To Carter also fell the Iran hostage crisis in which Muslim fundamentalists overran the American embassy in the Iranian capital Tehran, seizing 66 Americans and holding them hostage for 444 days, in return for a promise that the American-backed Mohammad Reza Shah Pahlavi, whom Carter had admitted to the U.S. for cancer treatment, be returned to Iran for trial. Carter immediately froze Iranian assets and began secret negotiations, while Americans watched on TV as Iranian mobs chanted “Death to America.” A secret mission to rescue the hostages failed when one of the eight helicopters dispatched to rescue the hostages crashed, killing eight soldiers. Before he left office, Carter successfully negotiated for the hostages’ return; they were released the day of Reagan’s inauguration.
Carter left office in January 1981, and the following year, in partnership with Emory University, he and Rosalynn established the Carter Center, an Atlanta-based nongovernmental, not-for-profit organization to advance peace, health, and human rights around the world.

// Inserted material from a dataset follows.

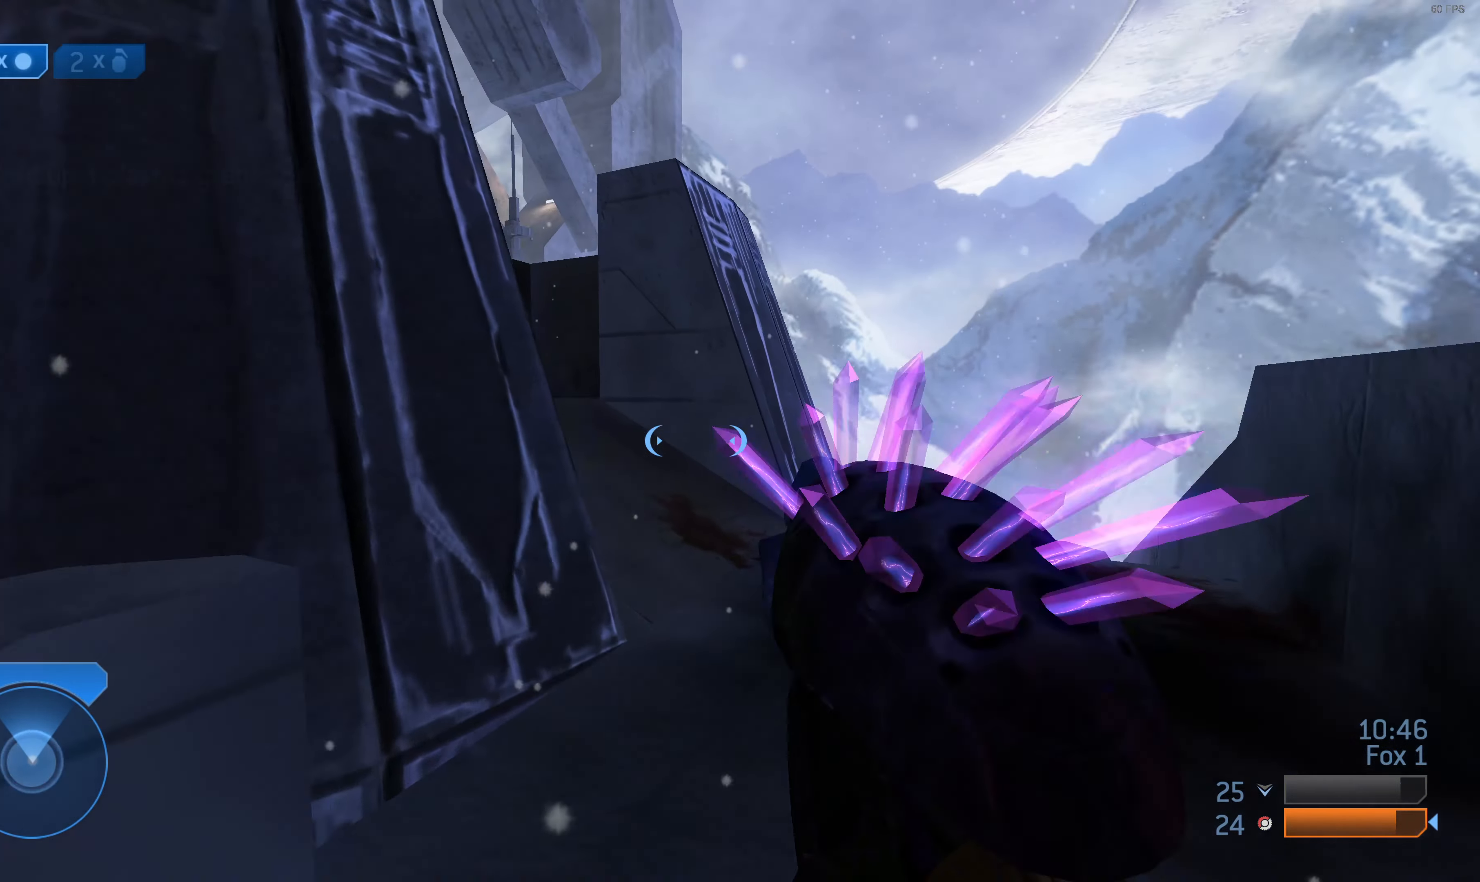
{"buttons": [], "left_stick": "up-right", "right_stick": "center", "events": [[233, "right_stick", "left"], [367, "right_stick", "up-left"], [500, "right_stick", "center"]]}
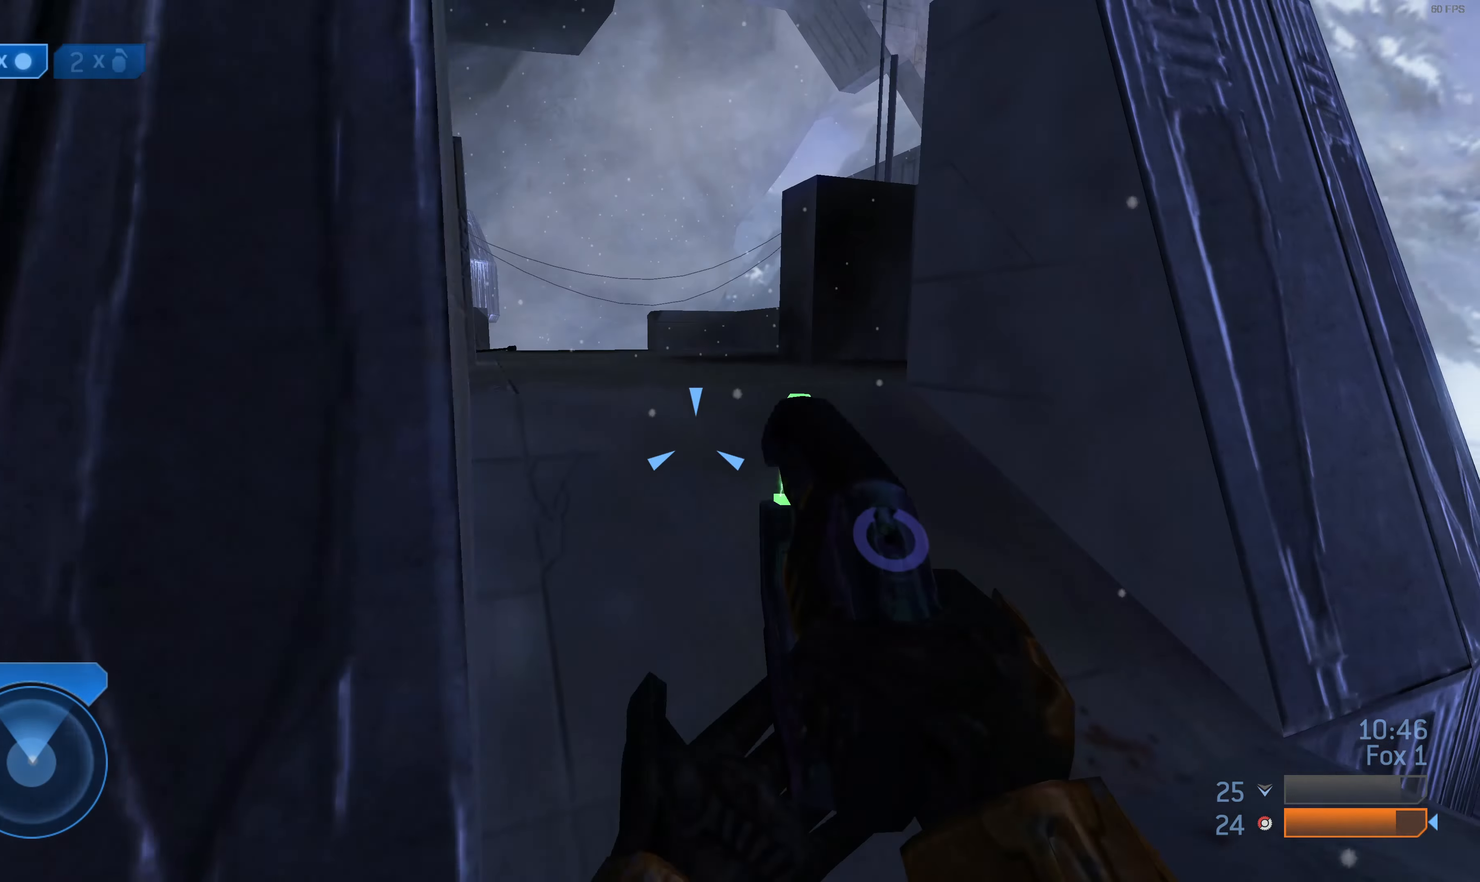
{"buttons": [], "left_stick": "up-right", "right_stick": "up-left", "events": [[67, "left_stick", "up"], [467, "right_stick", "up-left"], [500, "left_stick", "up-right"]]}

The Carter Center has supervised elections in more than 100 countries, has helped farmers in 15 African countries to double or triple grain production, and has worked to prevent disease in Latin America and Africa. In 1986, when the Carter Center began a program to eradicate infections of the meter-long Guinea worm that emerges painfully from sufferers’ skin and incapacitates them for long periods, 3.5 million people a year in Africa and Asia were infected; in 2022 there were only 13 known infections, in 2023 there were 14. So far in 2024, there have been 7, but those will not be officially confirmed until spring 2025. In a 2015 interview, Carter said he hoped to outlive the last case.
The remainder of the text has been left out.